Begin from the base up. For a champagne fountain to fill all the glasses, you must start with a level base. The table you use must be sturdy to prevent wobbling if bumped.
Hold a carpenter’s level along the top of the table to make sure it is level. Since there are four legs on the table, make sure you check all four sides. Use bits of thin cardboard under the table legs to level it if needed.
Put your table covering on. Position the retention tray. Because some of the glasses will usually fill up quicker than others, you will have some overflow. A retention tray can be any tray with sides to catch the spilt champagne. Most caterers cover the outside of retention trays to match the theme of the event.
Place a pedestal in the centre of the retention tray. Put the mirrored base on top.
Position the first glass in the centre of a circular base or use four glasses in the centre of a square base. Continue adding glasses to the outside. On a square base, make sure the glasses are parallel to the sides of the base.

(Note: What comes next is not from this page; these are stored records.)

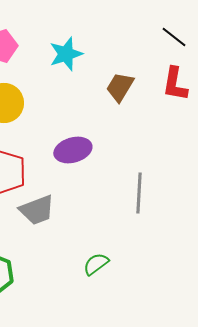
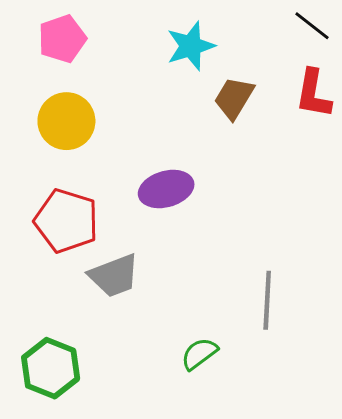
cyan star: (66, 54) -> (191, 46), moved
gray line: (139, 193) -> (267, 300), moved

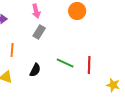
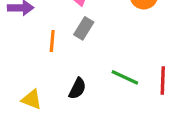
orange line: (12, 50) -> (52, 41), moved

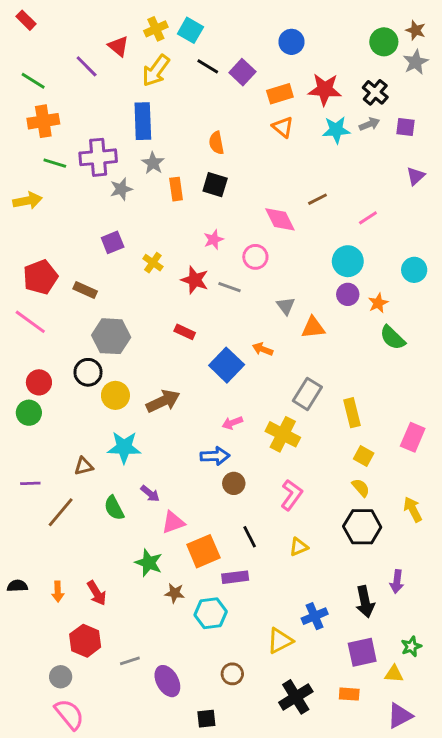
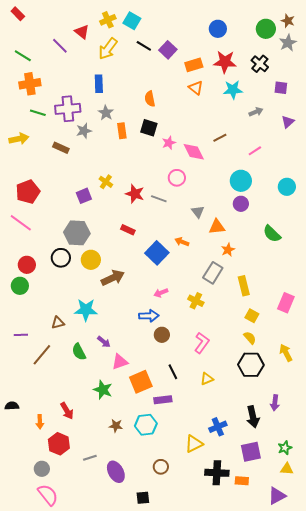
blue circle: (291, 42) -> (218, 29), moved
blue rectangle: (143, 121) -> (99, 84), size x0.7
gray arrow: (369, 124) -> (256, 112), moved
pink star: (214, 240) -> (169, 143), moved
purple square: (113, 242) -> (84, 196), moved
brown rectangle: (85, 290) -> (61, 148), moved
orange star: (378, 303) -> (228, 250), moved
yellow circle: (115, 395) -> (91, 260), moved
yellow cross: (283, 434) -> (196, 301), size x0.7
orange arrow: (58, 592) -> (40, 422), moved
brown star: (175, 593) -> (116, 426), moved
yellow triangle: (394, 674) -> (287, 469), moved
black cross: (296, 697) -> (217, 473), moved, turned 35

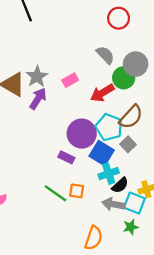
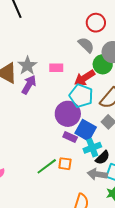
red circle: (119, 18) -> (96, 23), moved
pink rectangle: (70, 80) -> (56, 68), turned 32
cyan pentagon: (109, 127) -> (81, 96), moved
purple rectangle: (66, 157) -> (70, 137), moved
green line: (55, 193) -> (47, 166), turned -70

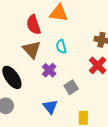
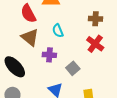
purple cross: (49, 70) -> (49, 55), turned -32

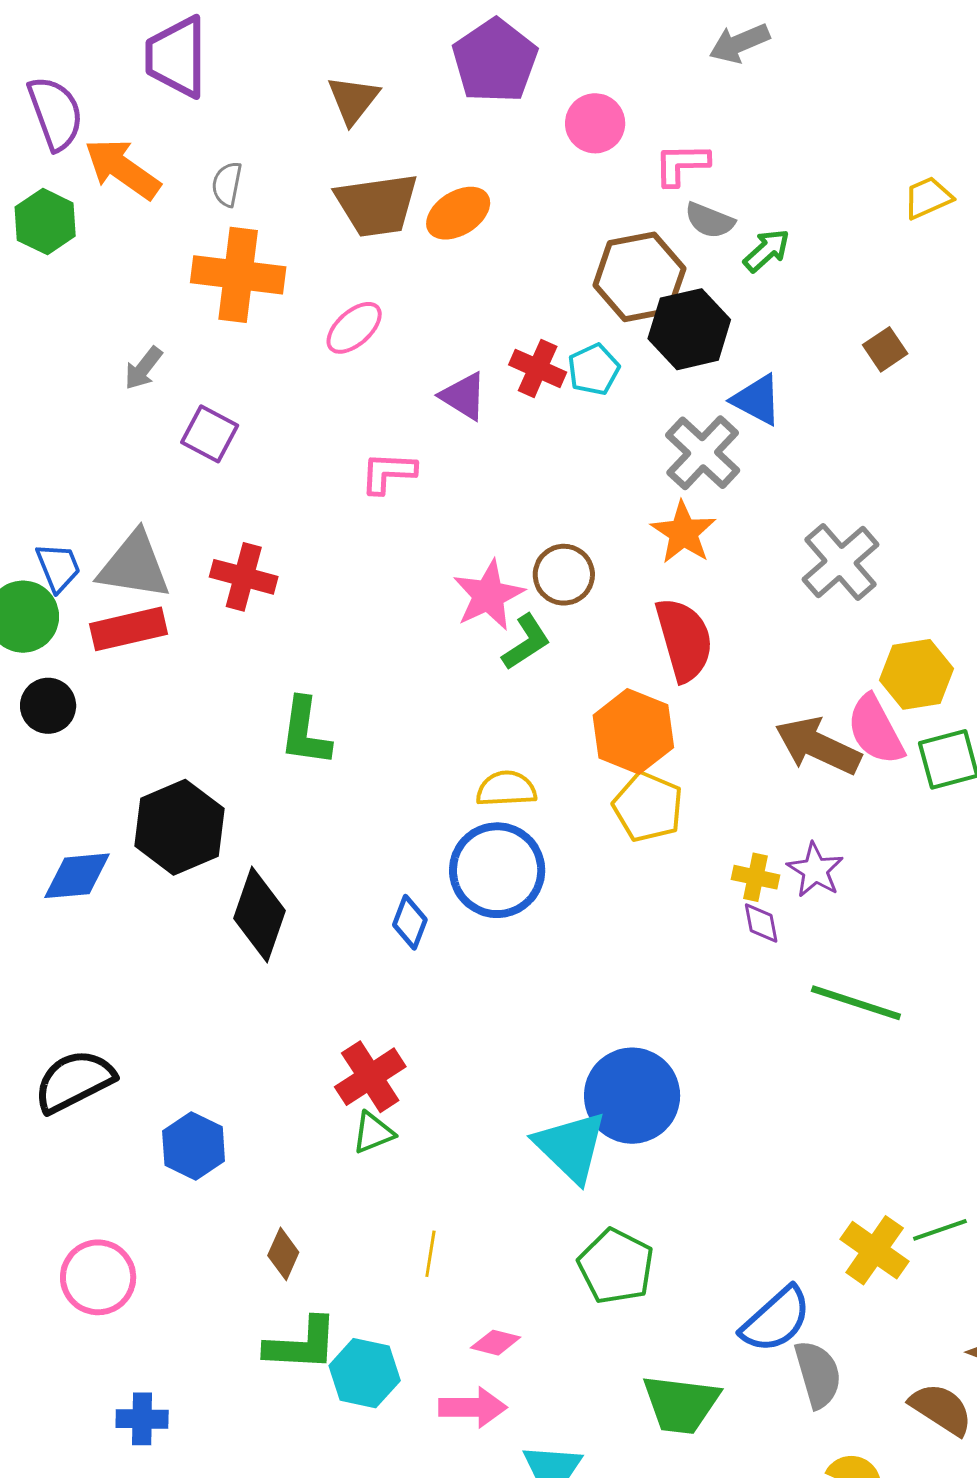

Stack the second layer by placing the champagne glasses carefully on top of the bottom layer. The idea is to place the glass so the base rests upon the small space between the glasses. In this manner, as the champagne spills over, it will fill the glasses below.
Continue to add layers of glasses until you reach the uppermost single glass. Take your time. Just one bump, and your champagne fountain could end up in a million pieces.
Tips and warnings
- Anticipate one bottle of champagne for every six guests. If champagne flutes are used, figure one bottle for every nine flutes.
- Even with careful levelling, there are slight variations in the rims of most champagne glasses that may cause the champagne to drain unevenly.
- Even a slight bump to the table can be disastrous. Make sure the area is not in a well-traveled part of the party.